Directions →
Rewrite all the records below, swapping every "slice" for "segment" and changing nothing else. Omit the pictures from your answer.

Exercise data →

————————

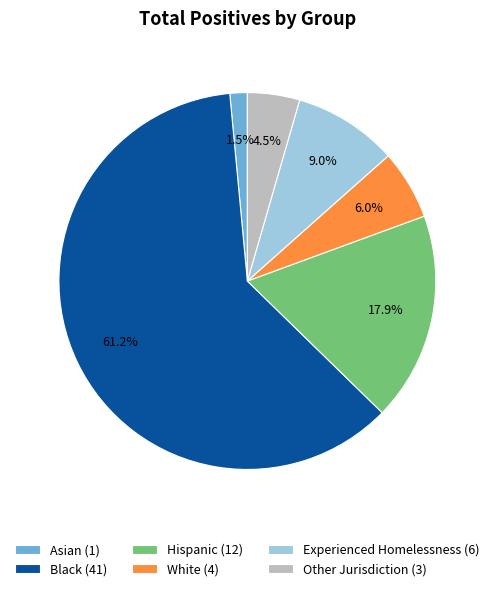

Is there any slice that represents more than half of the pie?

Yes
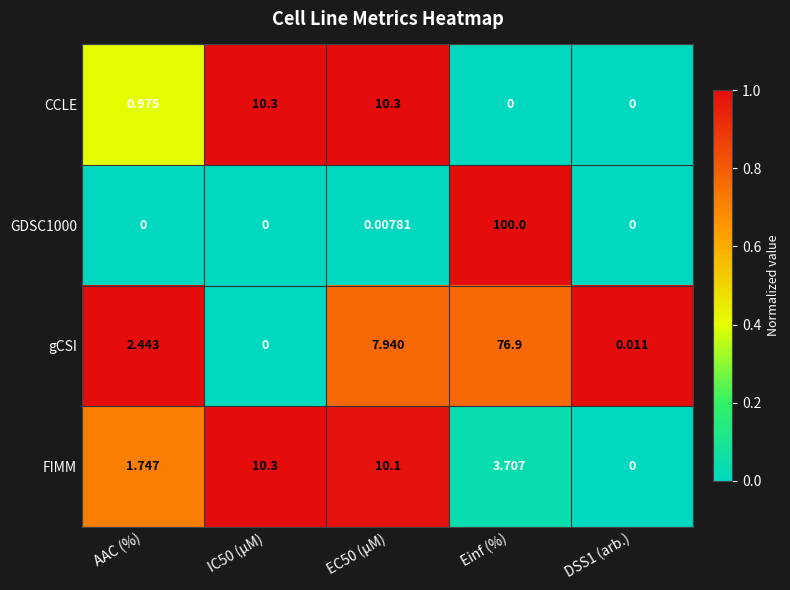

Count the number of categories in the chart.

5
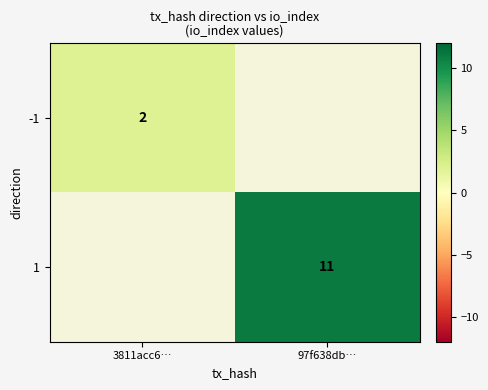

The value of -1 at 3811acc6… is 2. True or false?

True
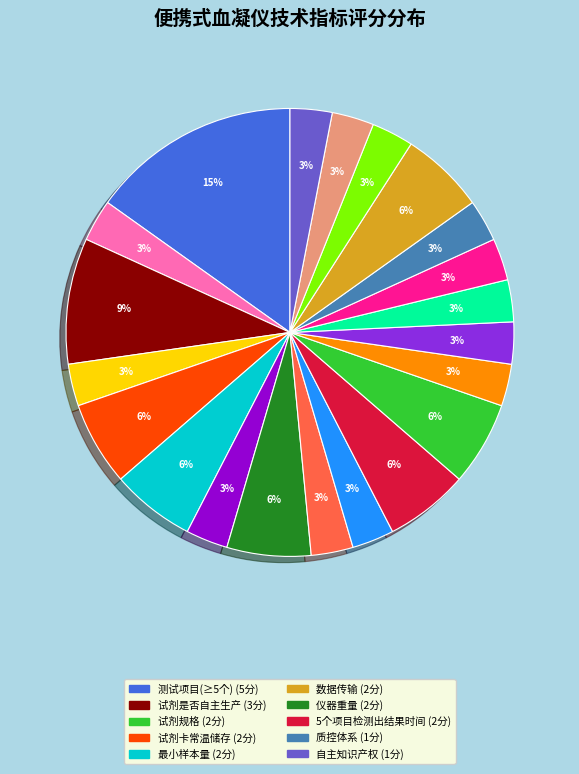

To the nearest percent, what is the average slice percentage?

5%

————————

Response for this exercise →
Is there any segment that represents more than half of the pie?

Yes

Count the number of categories in the chart.

5

The value of -1 at 3811acc6… is 2. True or false?

True

To the nearest percent, what is the average segment percentage?

5%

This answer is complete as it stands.